Le « Tour de France » d’une bosseuse

Si Laure affiche un tel calme, c’est qu’elle a connu les pelouses où l’on ne fait aucun cadeau. Partie à l’âge de 11 ans, un saut dans l’inconnu pour conquérir l’Hexagone, elle a forgé son caractère dans les clubs les plus prestigieux.

Deux ans à Montpellier, trois ans au Paris Saint-Germain, puis la rudesse de la deuxième division à Saint-Maur… Laure a appris le métier à la dure.

« C’est mon métier et aujourd’hui je suis payée pour faire du foot. C’est le travail qui paye », rappelle-t-elle avec une fierté légitime. 

Ce n’est pas une coquetterie, c’est le résultat d’un exil sportif loin de sa famille pour atteindre l’élite.

Le soleil, ce faux ami

Pourtant, après des années à braver le crachin parisien, retrouver le zénith réunionnais a été un petit choc thermique.

 « C’était dur avec le soleil, je n’ai plus trop l’habitude ! », avoue-t-elle dans un sourire.

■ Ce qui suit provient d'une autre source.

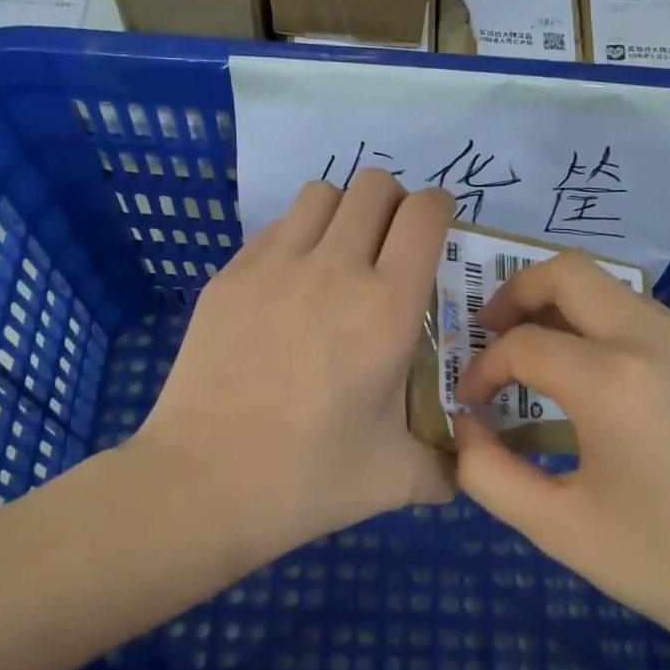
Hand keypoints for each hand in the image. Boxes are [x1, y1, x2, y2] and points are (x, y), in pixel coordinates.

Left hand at [130, 171, 454, 559]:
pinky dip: (297, 237)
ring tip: (342, 257)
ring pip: (320, 193)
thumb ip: (446, 465)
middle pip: (373, 185)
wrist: (201, 484)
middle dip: (394, 204)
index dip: (440, 210)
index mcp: (386, 307)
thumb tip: (468, 465)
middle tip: (392, 247)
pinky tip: (291, 287)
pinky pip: (275, 227)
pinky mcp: (229, 277)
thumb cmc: (307, 479)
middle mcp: (333, 268)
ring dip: (344, 212)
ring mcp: (273, 266)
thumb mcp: (395, 479)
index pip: (424, 213)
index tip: (438, 234)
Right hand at [453, 252, 669, 663]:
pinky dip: (617, 337)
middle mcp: (659, 339)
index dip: (483, 369)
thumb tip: (466, 426)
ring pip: (616, 293)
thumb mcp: (558, 529)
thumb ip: (487, 472)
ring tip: (550, 366)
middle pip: (569, 272)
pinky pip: (658, 324)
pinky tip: (619, 395)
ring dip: (568, 314)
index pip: (521, 343)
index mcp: (613, 381)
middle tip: (494, 335)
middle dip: (516, 293)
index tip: (473, 404)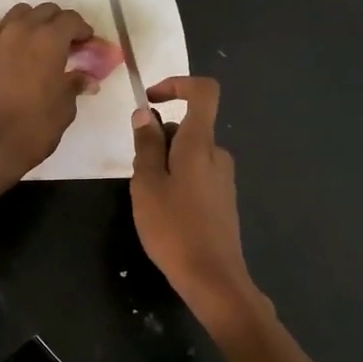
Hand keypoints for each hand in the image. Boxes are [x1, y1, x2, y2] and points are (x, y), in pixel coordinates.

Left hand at [0, 0, 100, 177]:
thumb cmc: (34, 129)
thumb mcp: (64, 108)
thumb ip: (74, 85)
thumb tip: (87, 79)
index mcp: (49, 41)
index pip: (71, 21)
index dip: (83, 30)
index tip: (87, 44)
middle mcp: (22, 30)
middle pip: (45, 12)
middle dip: (60, 23)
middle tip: (66, 43)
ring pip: (17, 13)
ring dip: (31, 19)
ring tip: (37, 34)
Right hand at [130, 77, 259, 322]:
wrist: (213, 277)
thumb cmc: (173, 228)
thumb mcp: (147, 184)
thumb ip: (146, 145)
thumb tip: (145, 114)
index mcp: (200, 144)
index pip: (204, 92)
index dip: (177, 84)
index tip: (150, 101)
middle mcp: (217, 154)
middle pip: (188, 126)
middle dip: (159, 139)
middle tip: (138, 173)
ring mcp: (224, 178)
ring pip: (189, 153)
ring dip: (165, 164)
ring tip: (149, 199)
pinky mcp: (223, 199)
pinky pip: (196, 174)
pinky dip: (177, 181)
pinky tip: (166, 213)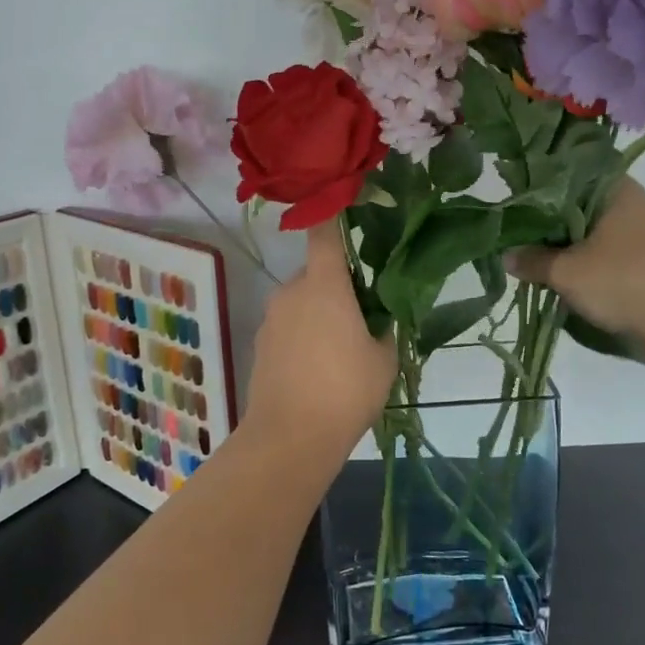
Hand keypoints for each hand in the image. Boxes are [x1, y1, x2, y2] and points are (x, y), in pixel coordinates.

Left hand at [245, 223, 397, 455]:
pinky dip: (302, 336)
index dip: (332, 217)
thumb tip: (376, 320)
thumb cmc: (346, 390)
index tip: (342, 207)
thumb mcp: (384, 359)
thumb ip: (383, 329)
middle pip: (315, 274)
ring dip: (318, 314)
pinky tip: (317, 370)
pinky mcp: (259, 345)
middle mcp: (291, 292)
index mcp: (324, 285)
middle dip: (335, 287)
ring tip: (339, 352)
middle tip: (360, 317)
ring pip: (300, 303)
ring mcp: (270, 319)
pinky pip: (287, 327)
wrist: (290, 437)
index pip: (325, 235)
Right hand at [507, 179, 644, 354]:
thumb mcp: (566, 272)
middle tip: (516, 238)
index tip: (511, 205)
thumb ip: (532, 261)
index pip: (566, 174)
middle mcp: (630, 201)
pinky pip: (605, 251)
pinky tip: (564, 276)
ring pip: (591, 230)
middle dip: (547, 223)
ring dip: (566, 246)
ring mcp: (643, 231)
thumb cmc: (623, 281)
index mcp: (614, 188)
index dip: (536, 188)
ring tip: (534, 260)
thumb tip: (506, 255)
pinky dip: (585, 260)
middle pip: (576, 205)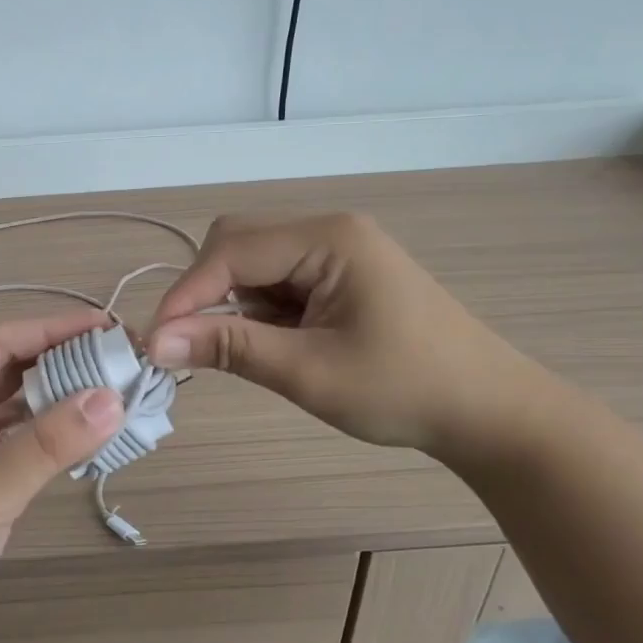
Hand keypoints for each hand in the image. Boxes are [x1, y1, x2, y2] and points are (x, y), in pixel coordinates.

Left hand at [0, 310, 124, 642]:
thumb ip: (47, 445)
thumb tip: (114, 398)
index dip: (53, 329)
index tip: (109, 326)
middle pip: (10, 369)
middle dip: (64, 361)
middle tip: (123, 359)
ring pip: (18, 405)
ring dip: (62, 399)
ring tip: (117, 391)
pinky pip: (21, 441)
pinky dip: (54, 435)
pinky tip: (90, 436)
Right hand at [145, 213, 540, 460]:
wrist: (488, 412)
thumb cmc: (405, 390)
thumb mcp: (308, 372)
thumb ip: (230, 348)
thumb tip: (157, 342)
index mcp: (328, 238)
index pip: (232, 250)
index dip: (186, 294)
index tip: (155, 342)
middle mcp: (328, 231)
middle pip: (238, 244)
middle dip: (206, 292)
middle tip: (191, 346)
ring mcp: (336, 252)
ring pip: (254, 265)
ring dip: (232, 305)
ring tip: (239, 353)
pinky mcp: (338, 277)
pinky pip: (277, 282)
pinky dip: (258, 312)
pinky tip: (271, 345)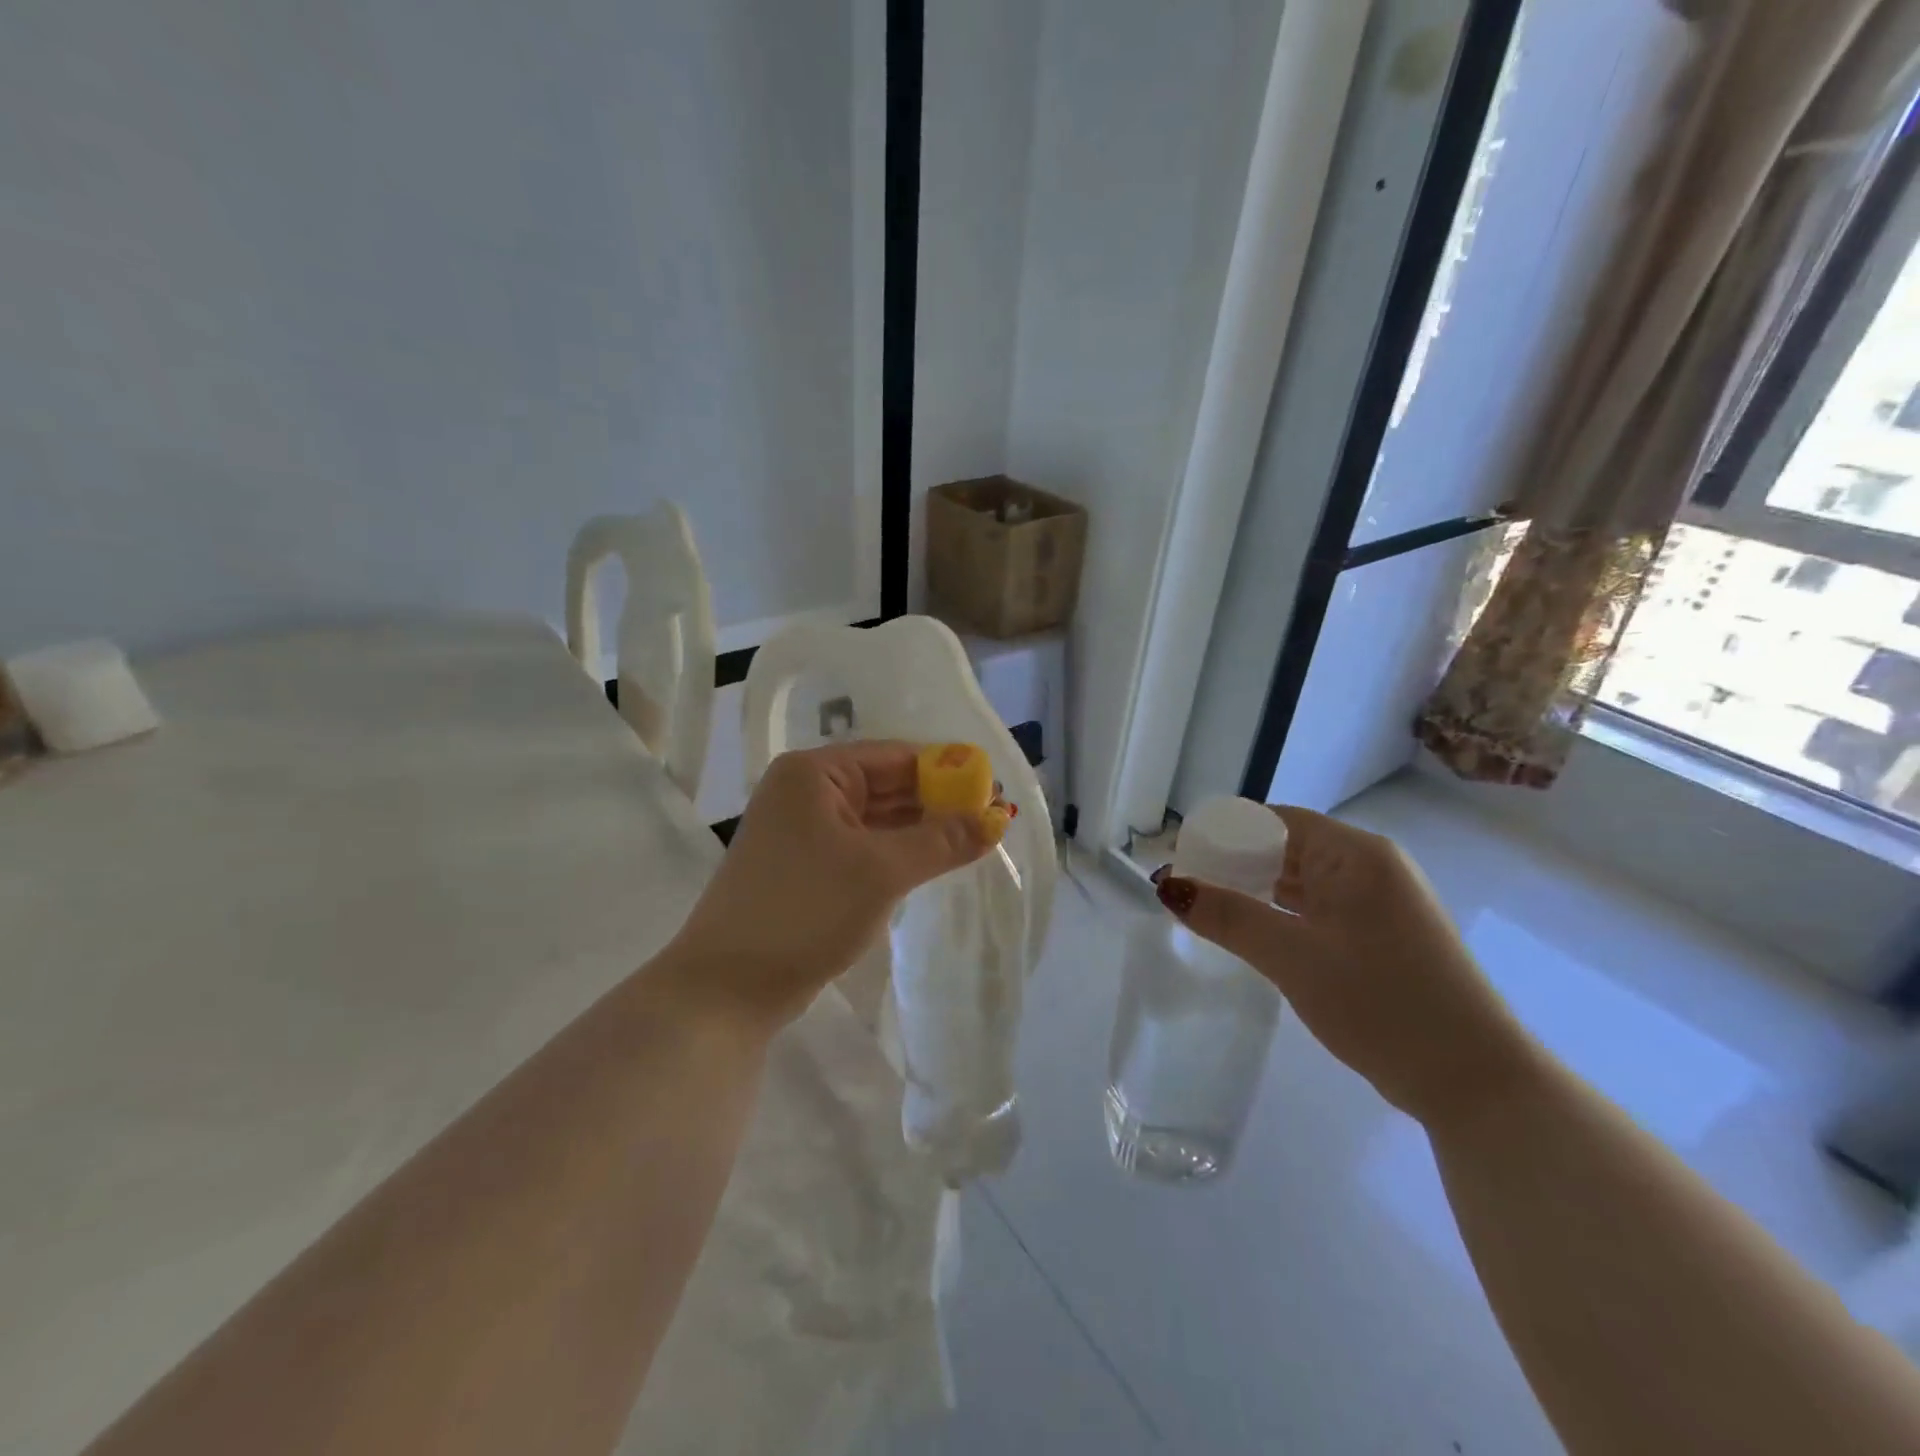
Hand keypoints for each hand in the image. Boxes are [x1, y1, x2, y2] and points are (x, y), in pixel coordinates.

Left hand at [665, 741, 1004, 1031]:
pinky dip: (897, 852)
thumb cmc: (806, 910)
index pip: (896, 756)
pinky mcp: (805, 866)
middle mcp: (805, 791)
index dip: (947, 771)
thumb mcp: (882, 871)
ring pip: (876, 818)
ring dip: (920, 830)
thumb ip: (942, 840)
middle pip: (886, 784)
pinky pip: (862, 846)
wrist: (728, 987)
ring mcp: (802, 830)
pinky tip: (932, 862)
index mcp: (814, 773)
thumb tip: (997, 819)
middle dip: (937, 802)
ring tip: (974, 840)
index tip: (993, 791)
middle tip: (991, 819)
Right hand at [1154, 804, 1541, 1127]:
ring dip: (1255, 890)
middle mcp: (1371, 866)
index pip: (1273, 820)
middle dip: (1233, 862)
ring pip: (1301, 881)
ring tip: (1205, 906)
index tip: (1179, 855)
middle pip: (1286, 847)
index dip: (1222, 832)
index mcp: (1356, 854)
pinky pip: (1318, 908)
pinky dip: (1281, 914)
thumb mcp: (1293, 957)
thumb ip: (1228, 916)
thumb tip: (1168, 884)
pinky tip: (1250, 931)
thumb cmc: (1382, 1004)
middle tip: (1183, 885)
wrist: (1476, 1082)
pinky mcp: (1382, 936)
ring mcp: (1380, 903)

 Mais chassez le naturel, il revient au galop : impliquée sur les deux buts de la victoire (2-1), elle a prouvé que son pied droit n’avait pas oublié le chemin des filets locaux.

Pour Laure, ce retour au pays est aussi un pèlerinage. Passer de l’ombre de la métropole à la lumière de Saint-Denis, là où tout a commencé à l’USB Saint-Bernard, c’est boucler la boucle.

La capitale reste la capitale

Malgré un petit « coup de mou » collectif en deuxième mi-temps, la technicienne a su relever la tête pour offrir le titre aux Orange. 

Pour elle, c’était une question d’honneur : « Saint-Denis, c’est la capitale, donc il fallait ramener la coupe. »

Technique soignée, mental d’acier et une pointe d’humour sur sa condition de « cible mouvante », Laure Robert est bien la tête d’affiche qu’il ne faudra pas lâcher d’une semelle cette saison. À condition de réussir à l’attraper.